→ DOCUMENT EXTRACT:
============================================================
Image source: IBM.
While bitcoin and other digital currencies have so far failed to live up to their promise, the underlying blockchain technology has the potential to transform countless industries. A distributed, decentralized database that records transactions in a way that can't be altered, blockchain is being touted as a way to remove inefficiencies, saving time and money.
IBM goes all-in on blockchain
There is perhaps no company making a bigger blockchain push than International Business Machines (NYSE: IBM). Finance is one area where blockchain has found early adopters, so it should be no surprise that IBM is leading the charge. The company counts as clients more than 90 of the top 100 banks worldwide. Any significant technological change in the banking industry not being spearheaded by IBM risks the company losing that valuable customer base.
IBM has announced a flurry of partnerships and initiatives related to blockchain in recent weeks. The company is working with the Bank of Tokyo-Mitsubishi UFJ to use blockchain for contracts between business partners. IBM is teaming with China UnionPay to develop a blockchain-based system for sharing loyalty points between multiple banks. A partnership with SBI Securities to test blockchain technology for a new bond trading system was announced in late October.
According to an IBM study, 15% of banks surveyed plan to have blockchains in commercial production by 2017, and 91% of banks are investing in blockchain for deposit-taking. The World Economic Forum estimates that 80% of banks are actively working on blockchain projects. This rapid adoption has forced IBM to be aggressive in order to maintain its position as a major supplier of IT to the banking industry.
Finance isn't the only opportunity IBM sees with blockchain. CEO Virginia Rometty recently penned an op-ed for
One example put forth by Rometty of where blockchain can increase efficiency is the process of buying a house:
Consider the process of buying a house, a complex transaction involving banks, attorneys, title companies, insurers, regulators, tax agencies and inspectors. They all maintain separate records, and it's costly to verify and record each step. That's why the average closing takes roughly 50 days. Blockchain offers a solution: a trusted, immutable digital ledger, visible to all participants, that shows every element of the transaction.
============================================================
→ GIVEN INFORMATION:

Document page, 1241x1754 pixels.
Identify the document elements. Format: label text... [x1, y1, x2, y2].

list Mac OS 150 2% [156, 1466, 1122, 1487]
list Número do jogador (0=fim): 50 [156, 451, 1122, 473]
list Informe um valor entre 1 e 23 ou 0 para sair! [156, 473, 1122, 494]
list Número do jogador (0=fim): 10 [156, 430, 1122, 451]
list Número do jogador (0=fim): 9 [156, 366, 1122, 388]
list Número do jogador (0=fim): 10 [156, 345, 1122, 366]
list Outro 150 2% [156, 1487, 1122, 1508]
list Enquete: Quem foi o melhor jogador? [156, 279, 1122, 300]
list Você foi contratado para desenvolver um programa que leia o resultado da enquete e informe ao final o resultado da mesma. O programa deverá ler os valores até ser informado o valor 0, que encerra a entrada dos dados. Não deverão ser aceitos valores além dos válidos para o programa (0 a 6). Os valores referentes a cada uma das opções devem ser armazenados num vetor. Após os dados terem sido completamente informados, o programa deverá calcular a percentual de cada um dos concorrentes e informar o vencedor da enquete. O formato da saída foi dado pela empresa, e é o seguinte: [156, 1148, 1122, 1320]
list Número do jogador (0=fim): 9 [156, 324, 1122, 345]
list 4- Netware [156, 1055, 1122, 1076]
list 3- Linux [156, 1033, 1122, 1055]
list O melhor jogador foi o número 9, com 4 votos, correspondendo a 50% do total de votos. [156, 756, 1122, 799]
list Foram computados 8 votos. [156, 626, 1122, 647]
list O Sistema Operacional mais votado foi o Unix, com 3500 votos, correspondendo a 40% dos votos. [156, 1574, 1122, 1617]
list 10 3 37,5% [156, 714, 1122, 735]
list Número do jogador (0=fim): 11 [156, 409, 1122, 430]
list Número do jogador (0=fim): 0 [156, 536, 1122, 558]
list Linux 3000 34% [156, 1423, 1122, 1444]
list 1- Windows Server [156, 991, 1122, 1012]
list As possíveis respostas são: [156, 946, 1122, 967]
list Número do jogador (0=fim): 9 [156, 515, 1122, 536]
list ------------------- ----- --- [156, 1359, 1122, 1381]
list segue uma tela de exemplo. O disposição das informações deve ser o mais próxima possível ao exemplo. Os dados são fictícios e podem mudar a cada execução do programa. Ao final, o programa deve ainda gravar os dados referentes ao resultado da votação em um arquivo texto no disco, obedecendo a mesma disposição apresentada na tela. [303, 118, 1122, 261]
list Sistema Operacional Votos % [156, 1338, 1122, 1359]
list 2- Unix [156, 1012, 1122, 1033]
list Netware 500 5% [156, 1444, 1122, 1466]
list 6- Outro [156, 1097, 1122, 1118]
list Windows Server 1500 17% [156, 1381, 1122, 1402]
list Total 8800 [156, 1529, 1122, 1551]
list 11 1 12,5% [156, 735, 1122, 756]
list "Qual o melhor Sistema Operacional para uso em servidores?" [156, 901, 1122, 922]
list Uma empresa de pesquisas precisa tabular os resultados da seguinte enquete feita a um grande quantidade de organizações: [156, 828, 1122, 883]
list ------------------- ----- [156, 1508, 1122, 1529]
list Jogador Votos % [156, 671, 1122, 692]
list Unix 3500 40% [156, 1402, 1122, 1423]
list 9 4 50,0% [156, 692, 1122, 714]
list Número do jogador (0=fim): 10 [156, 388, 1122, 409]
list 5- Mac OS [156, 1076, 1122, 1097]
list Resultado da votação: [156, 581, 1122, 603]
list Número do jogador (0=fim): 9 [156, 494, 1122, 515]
============================================================
→ WORK ORDER: Continue the article on IBM and blockchain technology, starting after its final sentence.

→ EXERCISE OUTPUT:
Another example is a project involving Visa and DocuSign that would allow car buyers to configure a lease and drive away with a new car immediately, without the time-consuming process of filling out mountains of paperwork. La'Zooz, a start-up in Israel, is using blockchain in a ride-sharing app that allows drivers and customers to connect directly, without the need for a middleman ride-sharing company.
Making supply chains more efficient is another area where blockchain could potentially shine. IBM estimates that blockchain could generate more than $100 billion of efficiencies annually if applied to global supply chains -- a staggering number. Both Toyota and the U.S. Postal Service are currently looking into using blockchain for exactly that purpose.
IBM's core aim is to solve problems for its clients. Blockchain has the potential to solve myriad problems in a variety of industries, making the technology a natural fit for Big Blue. At this point, given how new the technology is, it's impossible to say whether it will live up to its potential. But if blockchain delivers on its promises, IBM could be at the center of a major technological revolution.